When we love someone deeply, they are always taken from us too soon. Though we had always said so much, there was still so much to be said. My father gave me all he had to give. I never doubted that I was loved. One thing he gave me was a love of words and language and of stories. Though I have only a handful of mementos that belonged to him, I can still hear his legendary stories told in his own melodic and emphatic voice. I feel grateful for this auditory memory I didn't know it was possible to retain. For now, his stories do outlive him and will hopefully be remembered & retold by his grandchildren. Though I fear these too will eventually fade. Already his voice is only with me and in the translation from their original language, some important kernel of his stories is sure to be lost. Time has a way of shredding everything into increasingly finer segments, making dust of it all in its wake. So as precious as words are, they too won't last. At best, the ideas and teachings carried by fading words will find their place in the deepest crevices of the hearts and minds of his descendants.
I choose to put my faith in photographs and images and in the memories and stories evoked by these. Sometimes objects and stories make mutually precious companions.

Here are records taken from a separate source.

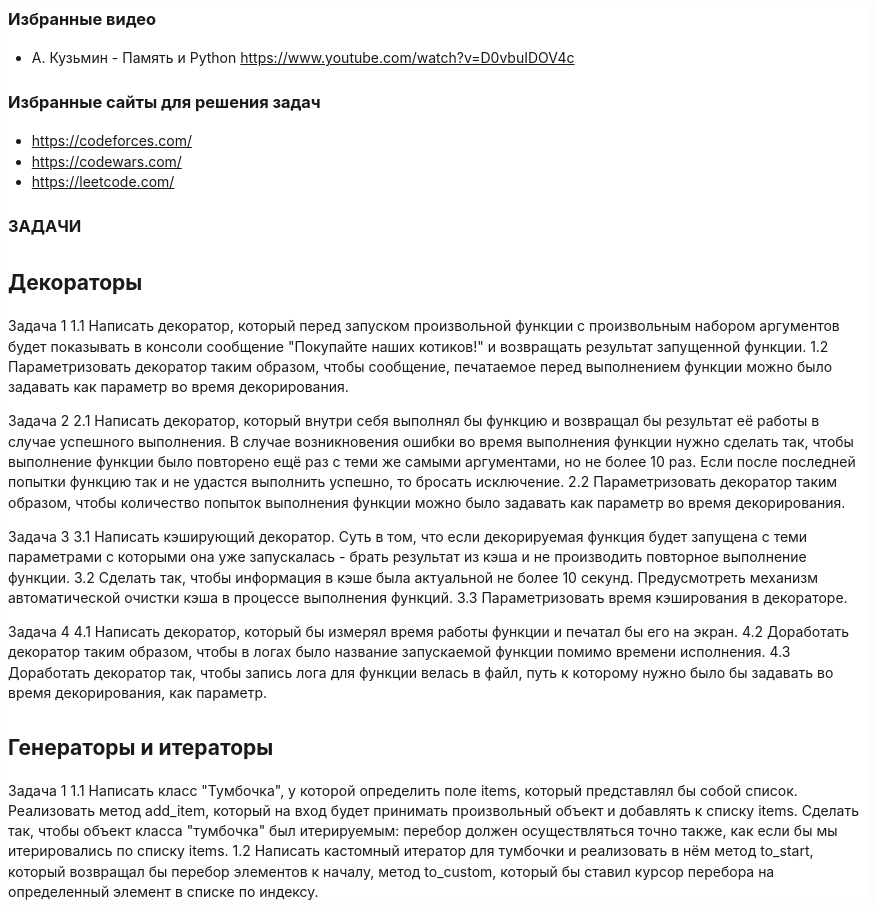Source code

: ### Избранные видео
- А. Кузьмин - Память и Python https://www.youtube.com/watch?v=D0vbuIDOV4c
### Избранные сайты для решения задач
- https://codeforces.com/
- https://codewars.com/
- https://leetcode.com/
### ЗАДАЧИ
## Декораторы
Задача 1
1.1 Написать декоратор, который перед запуском произвольной функции с произвольным набором аргументов будет показывать
в консоли сообщение "Покупайте наших котиков!" и возвращать результат запущенной функции.
1.2 Параметризовать декоратор таким образом, чтобы сообщение, печатаемое перед выполнением функции можно было задавать
как параметр во время декорирования.

Задача 2
2.1 Написать декоратор, который внутри себя выполнял бы функцию и возвращал бы результат её работы в случае успешного
выполнения. В случае возникновения ошибки во время выполнения функции нужно сделать так, чтобы выполнение функции было
повторено ещё раз с теми же самыми аргументами, но не более 10 раз. Если после последней попытки функцию так и не 
удастся выполнить успешно, то бросать исключение.
2.2 Параметризовать декоратор таким образом, чтобы количество попыток выполнения функции можно было задавать как 
параметр во время декорирования.

Задача 3
3.1 Написать кэширующий декоратор. Суть в том, что если декорируемая функция будет запущена с теми параметрами с 
которыми она уже запускалась - брать результат из кэша и не производить повторное выполнение функции.
3.2 Сделать так, чтобы информация в кэше была актуальной не более 10 секунд. Предусмотреть механизм автоматической
очистки кэша в процессе выполнения функций.
3.3 Параметризовать время кэширования в декораторе.

Задача 4
4.1 Написать декоратор, который бы измерял время работы функции и печатал бы его на экран.
4.2 Доработать декоратор таким образом, чтобы в логах было название запускаемой функции помимо времени исполнения.
4.3 Доработать декоратор так, чтобы запись лога для функции велась в файл, путь к которому нужно было бы задавать
во время декорирования, как параметр.

## Генераторы и итераторы
Задача 1
1.1 Написать класс "Тумбочка", у которой определить поле items, который представлял бы собой список. Реализовать метод
add_item, который на вход будет принимать произвольный объект и добавлять к списку items. Сделать так, чтобы объект
класса "тумбочка" был итерируемым: перебор должен осуществляться точно также, как если бы мы итерировались по
списку items.
1.2 Написать кастомный итератор для тумбочки и реализовать в нём метод to_start, который возвращал бы перебор элементов
к началу, метод to_custom, который бы ставил курсор перебора на определенный элемент в списке по индексу.
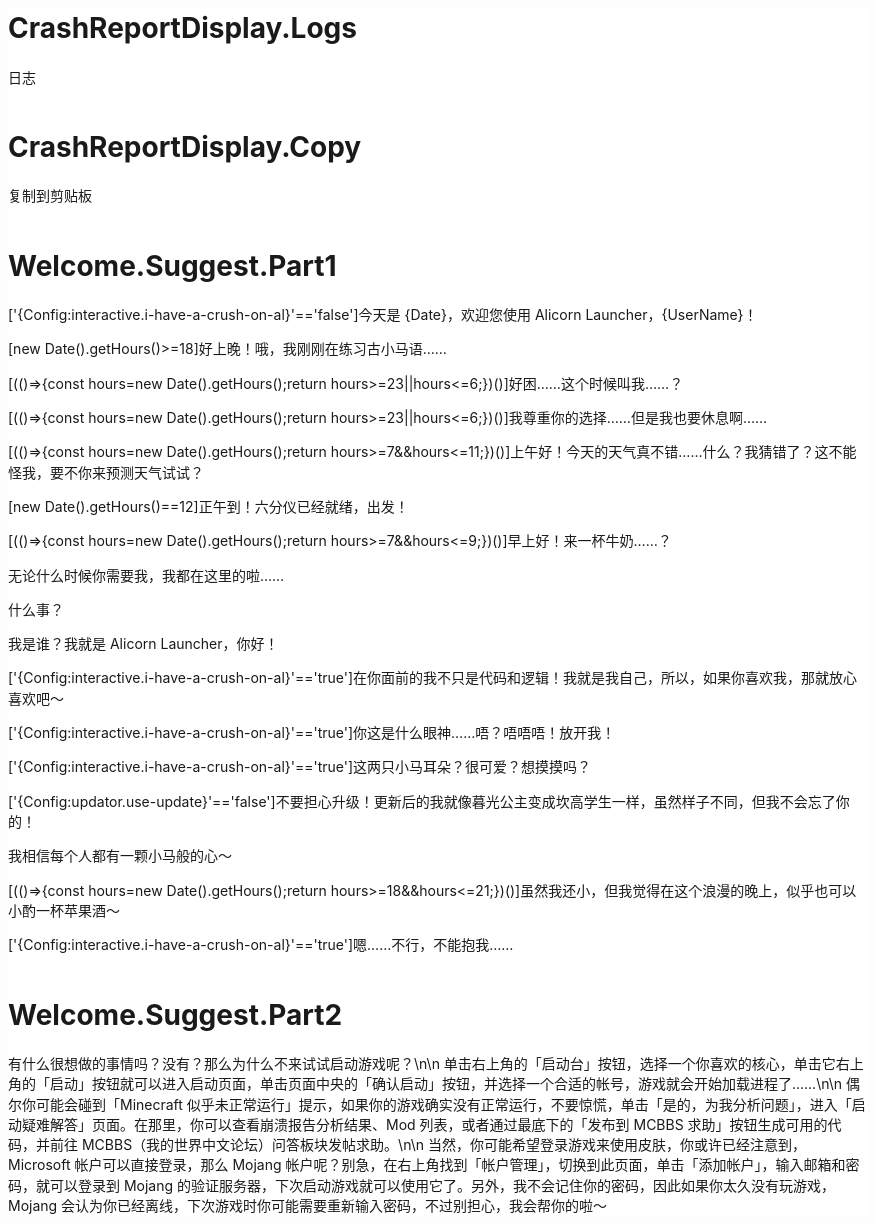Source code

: # CrashReportDisplay.Logs

日志

# CrashReportDisplay.Copy

复制到剪贴板

# Welcome.Suggest.Part1

['{Config:interactive.i-have-a-crush-on-al}'=='false']今天是 {Date}，欢迎您使用 Alicorn Launcher，{UserName}！

[new Date().getHours()>=18]好上晚！哦，我刚刚在练习古小马语……

[(()=>{const hours=new Date().getHours();return hours>=23||hours<=6;})()]好困……这个时候叫我……？

[(()=>{const hours=new Date().getHours();return hours>=23||hours<=6;})()]我尊重你的选择……但是我也要休息啊……

[(()=>{const hours=new Date().getHours();return hours>=7&&hours<=11;})()]上午好！今天的天气真不错……什么？我猜错了？这不能怪我，要不你来预测天气试试？

[new Date().getHours()==12]正午到！六分仪已经就绪，出发！

[(()=>{const hours=new Date().getHours();return hours>=7&&hours<=9;})()]早上好！来一杯牛奶……？

无论什么时候你需要我，我都在这里的啦……

什么事？

我是谁？我就是 Alicorn Launcher，你好！

['{Config:interactive.i-have-a-crush-on-al}'=='true']在你面前的我不只是代码和逻辑！我就是我自己，所以，如果你喜欢我，那就放心喜欢吧～

['{Config:interactive.i-have-a-crush-on-al}'=='true']你这是什么眼神……唔？唔唔唔！放开我！

['{Config:interactive.i-have-a-crush-on-al}'=='true']这两只小马耳朵？很可爱？想摸摸吗？

['{Config:updator.use-update}'=='false']不要担心升级！更新后的我就像暮光公主变成坎高学生一样，虽然样子不同，但我不会忘了你的！

我相信每个人都有一颗小马般的心～

[(()=>{const hours=new Date().getHours();return hours>=18&&hours<=21;})()]虽然我还小，但我觉得在这个浪漫的晚上，似乎也可以小酌一杯苹果酒～

['{Config:interactive.i-have-a-crush-on-al}'=='true']嗯……不行，不能抱我……

# Welcome.Suggest.Part2

有什么很想做的事情吗？没有？那么为什么不来试试启动游戏呢？\n\n 单击右上角的「启动台」按钮，选择一个你喜欢的核心，单击它右上角的「启动」按钮就可以进入启动页面，单击页面中央的「确认启动」按钮，并选择一个合适的帐号，游戏就会开始加载进程了……\n\n 偶尔你可能会碰到「Minecraft 似乎未正常运行」提示，如果你的游戏确实没有正常运行，不要惊慌，单击「是的，为我分析问题」，进入「启动疑难解答」页面。在那里，你可以查看崩溃报告分析结果、Mod 列表，或者通过最底下的「发布到 MCBBS 求助」按钮生成可用的代码，并前往 MCBBS（我的世界中文论坛）问答板块发帖求助。\n\n 当然，你可能希望登录游戏来使用皮肤，你或许已经注意到，Microsoft 帐户可以直接登录，那么 Mojang 帐户呢？别急，在右上角找到「帐户管理」，切换到此页面，单击「添加帐户」，输入邮箱和密码，就可以登录到 Mojang 的验证服务器，下次启动游戏就可以使用它了。另外，我不会记住你的密码，因此如果你太久没有玩游戏，Mojang 会认为你已经离线，下次游戏时你可能需要重新输入密码，不过别担心，我会帮你的啦～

Such is the case of a small pewter sculpture of the virgin of Cobre, which belonged to my father and which not unlike him, has traveled across three different countries in half a century's time, to rest in my little corner of Brooklyn. There is a story attached to this icon, a tale full of magic and superstition. It involves a soothsayer and my father as a young man learning about loyalty and responsibility, losing his innocence while his country and his own fate harshly and rapidly change. I remember the fear, awe and respect in his voice every time he confided this story. A level of fear and respect I've never had to know, but for which I'm sure there must be a very special word.
My intentions are to travel to India to place his ashes in the River Ganges, where souls are promised re-birth. India is a far and exotic destination, expensive to travel to and requiring sufficient journeying time. For the past three years, I have failed to make this pilgrimage, instead making my travels to other less committing faraway places. I too need the time to say goodbye and so the blue box continues to sit atop my studio table. Although he himself was not big on long goodbyes, I don't think my father would really mind all that much if I needed him around just a bit longer--if this were something he could grant me, which it is. In fact, I think he'd probably be glad to stick around even in his present form, for as long as I needed him to. My dad was no hindu, but he was a deeply spiritual humanist who loved mysticism, as well as eastern philosophy and eastern religious traditions. I think that he might have appreciated the ritual of being taken thousands of miles across the oceans for the sake of symbolically being given a second chance. He would certainly understand being taken there by his first born middle age daughter who may still be learning that true stories end wherever they end, not where we think they should end. And most definitely, I do believe he'd appreciate the poetry of being laid to rest in the dirtiest and most sacred body of water in the world, where fantasy, superstition, religion and the mystery of the unknown & of the everyday, can peacefully converge.